### SOURCE:

( – promoted by buhdydharma )
I’ve slacked off the past several days, due to multiple distractions. mea culpa. The ever faithful journalists, thankfully, have not.
Murders at Guantanamo by Andy Worthington, published this morning at Common Dreams, discusses Horton’s bombshell piece.
This is disturbing enough, of course, and should lead to robust calls for an independent inquiry, but the problem may be that almost every branch of the government appears to be implicated in the cover-up that followed the deaths.
The full article is at Harpers: The Guantánamo “Suicides”: A Camp Delta sergeant blows the whistle, By Scott Horton, Jan 18, 2010. Go read the full story there.
When President Barack Obama took office last year, he promised to “restore the standards of due process and the core constitutional values that have made this country great.” Toward that end, the president issued an executive order declaring that the extra-constitutional prison camp at Guantánamo “shall be closed as soon as practicable, and no later than one year from the date of this order.” Obama has failed to fulfill his promise. Some prisoners are being charged with crimes, others released, but the date for closing the camp seems to recede steadily into the future. Furthermore, new evidence now emerging may entangle Obama’s young administration with crimes that occurred during the Bush presidency, evidence that suggests the current administration failed to investigate seriously-and may even have continued-a cover-up of the possible homicides of three prisoners at Guantánamo in 2006.

### DATA EXTRACT:
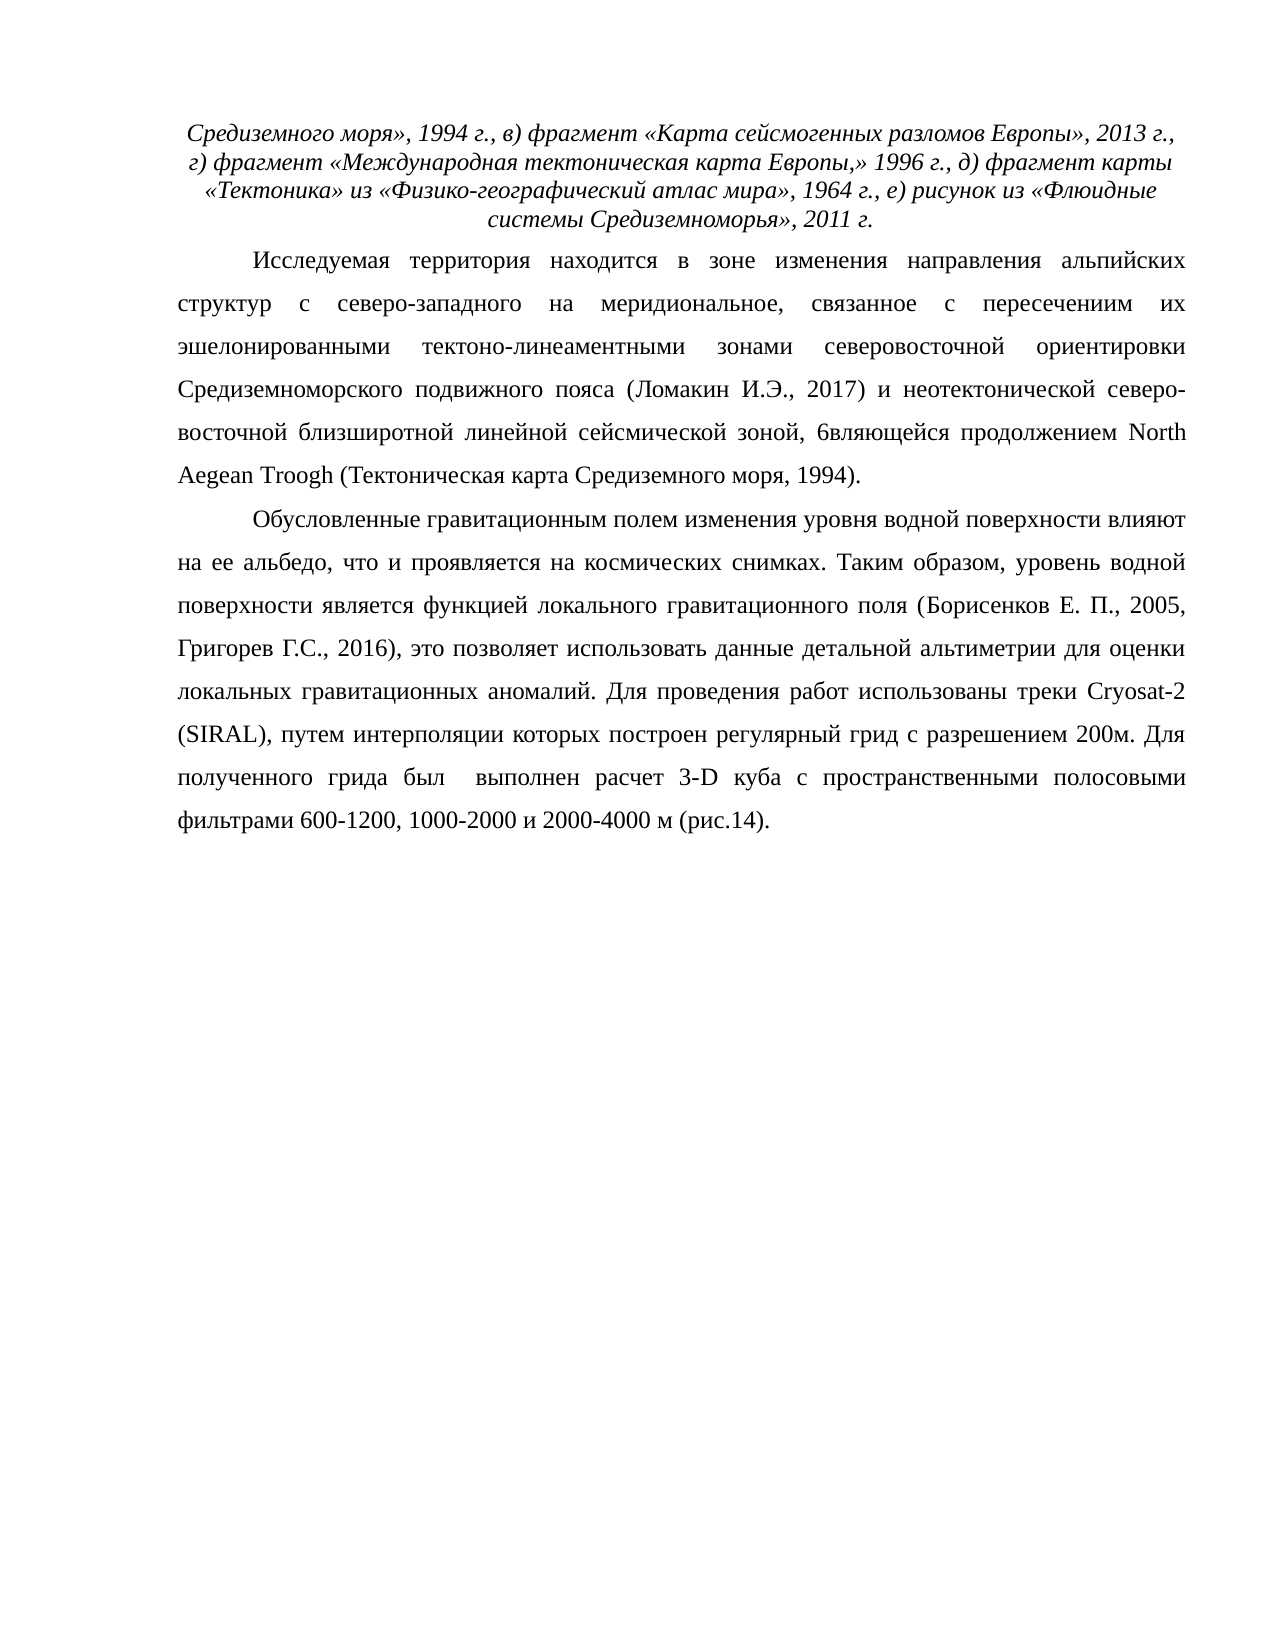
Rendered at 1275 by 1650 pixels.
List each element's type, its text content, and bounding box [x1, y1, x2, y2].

### WORK INSTRUCTIONS:
a) From the Guantánamo post, write out the passage that begins at the words "This is disturbing" and stops after the words "followed the deaths.".
b) Based on the Guantánamo post, decide whether each statement agrees with it, answering yes or no and quoting the deciding words: (i) The Harper's article by Scott Horton is dated January 18, 2010. (ii) Obama's executive order set a deadline of six months for closing the camp. (iii) The possible homicides concerned three prisoners at Guantánamo in 2006.
c) Carry on the Guantánamo post from the point where it ends.

### SET OF ANSWERS:
a)
This is disturbing enough, of course, and should lead to robust calls for an independent inquiry, but the problem may be that almost every branch of the government appears to be implicated in the cover-up that followed the deaths.

b)
(i) Yes: "By Scott Horton, Jan 18, 2010."
(ii) No: "no later than one year from the date of this order."
(iii) Yes: "the possible homicides of three prisoners at Guantánamo in 2006."

c)
Late in the evening on June 9 that year, three prisoners at Guantánamo died suddenly and violently.
I’m not sure why I thought of this song. I have been extremely fortunate in my life (not to tempt the fates or anything; makes sign of the cross) but I have learned, in just a few small ways, that there is such a thing as an “inconsolable loss”. The people of Haiti know. Martin Luther King knew. New Orleans knows. VN vets know. Survivors of the Khmer Rouge killing fields know. You know.
Ne me quitte pas Don’t leave me
Il faut oublier it ‘s neccesary to forget
Tout peut s’oublier everything you need to forget
Qui s’enfuit deja which is already over
Oublier le temps forget the times
Des malentendus of the misunderstandings
Et le temps perdu the lost time
A savoir comment to know how
Oublier ces heures forget the houres
Qui tuaient parfois which sometimes kill
A coups de pourquoi the reasons why
Le coeur du bonheur the heart full of joyNe me quitte pas Don’t leave me
Ne me quitte pas Don’t leave me
Ne me quitte pas Don’t leave me
Ne me quitte pas Don’t leave meJacques Brel, Ne Me Quitte Pas and here’s more w/ English lyrics
Horton’s piece is quite in depth and lengthy. I’m still reading it. I have to digest this in bits and pieces. The grief … the loss on a such a grand scale, the very foundation of this country is laying in a rubble before my eyes… it’s nearly inconsolable when confronted full on, no filters.
What have we done?
Not everyone who is involved in this matter views it from a political perspective, of course. General Al-Zahrani grieves for his son, but at the end of a lengthy interview he paused and his thoughts turned elsewhere. “The truth is what matters,” he said. “They practiced every form of torture on my son and on many others as well. What was the result? What facts did they find? They found nothing. They learned nothing. They accomplished nothing.”
Breathe.
The truth is what matters.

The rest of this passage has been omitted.